Surface Forces: Thailand Considers the Source


August 22, 2017: Thailand is buying four U.S. Harpoon (RGM-84L Block II) anti-ship missiles, along with one training missile, maintenance equipment and technical services all for $25 million. These will be used on the first of two DW3000 frigates Thailand is building in South Korea and Thailand. The DW 3000 is based on South Korea KDX 1 frigates which were the first high-seas warships designed and built in South Korea and entered service between 1996 and 2000. The DW 3000 for Thailand is optimized for ASW (anti-submarine warfare) and is a 3,700 ton warship with a top speed of 52 kilometers an hour, a crew of 136 and with a hull and superstructure with stealthy features. Weapons include a 76mm cannon, six torpedo tubes, eight ESSM anti-aircraft missiles, ASROC torpedoes, two Phalanx anti-missile systems, two remotely controlled 30mm autocannon, eight Harpoon anti-ship missiles and a helicopter (including a hanger)
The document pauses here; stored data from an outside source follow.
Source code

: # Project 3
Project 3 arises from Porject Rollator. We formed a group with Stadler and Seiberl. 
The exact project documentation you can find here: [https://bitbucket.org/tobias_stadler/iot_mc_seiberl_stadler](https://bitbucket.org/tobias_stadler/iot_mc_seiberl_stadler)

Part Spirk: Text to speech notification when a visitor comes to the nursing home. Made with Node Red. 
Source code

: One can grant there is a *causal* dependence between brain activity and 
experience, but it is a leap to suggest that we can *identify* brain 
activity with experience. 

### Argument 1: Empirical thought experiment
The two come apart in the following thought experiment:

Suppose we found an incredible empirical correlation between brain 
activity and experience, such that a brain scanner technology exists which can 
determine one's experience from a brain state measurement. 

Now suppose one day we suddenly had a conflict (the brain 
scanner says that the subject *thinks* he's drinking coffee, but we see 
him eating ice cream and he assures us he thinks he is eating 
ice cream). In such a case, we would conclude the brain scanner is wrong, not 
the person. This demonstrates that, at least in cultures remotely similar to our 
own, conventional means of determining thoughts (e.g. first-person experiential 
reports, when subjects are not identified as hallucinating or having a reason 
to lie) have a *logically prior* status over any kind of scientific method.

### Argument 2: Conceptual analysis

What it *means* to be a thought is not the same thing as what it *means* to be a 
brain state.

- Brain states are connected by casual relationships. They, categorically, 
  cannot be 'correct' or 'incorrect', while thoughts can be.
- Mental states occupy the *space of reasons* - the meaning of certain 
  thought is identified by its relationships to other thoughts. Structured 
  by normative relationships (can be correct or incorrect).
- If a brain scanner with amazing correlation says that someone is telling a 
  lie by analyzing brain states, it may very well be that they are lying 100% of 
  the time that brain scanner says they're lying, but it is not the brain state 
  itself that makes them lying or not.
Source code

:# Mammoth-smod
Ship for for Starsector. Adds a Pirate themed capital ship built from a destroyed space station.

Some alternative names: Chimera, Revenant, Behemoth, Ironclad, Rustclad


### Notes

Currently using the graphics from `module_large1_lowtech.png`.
The 663 kg (1,460 pound) ship launched Harpoon has a 222 kg (487 pound) warhead and a range of 220 kilometers. It approaches the target low, at about 860 kilometers an hour. GPS gets the missile to the general vicinity of the target, then onboard radar takes over to identify and hit the target. The Harpoon has successful combat experience going back two decades. Block II Harpoons have an INS backup guidance system along with several improvements to the software that make it useful against land targets as well as in coastal areas where there are a lot of islands and other geographical clutter.

China is offering the current military government in Thailand cheaper warships and weapons but despite criticism from the U.S. (for overthrowing an elected government) Thailand still prefers Western style weapons, which South Korea is an increasingly active builder and exporter of. The DW 3000 deal was made in 2014, after the military took control of the Thai government.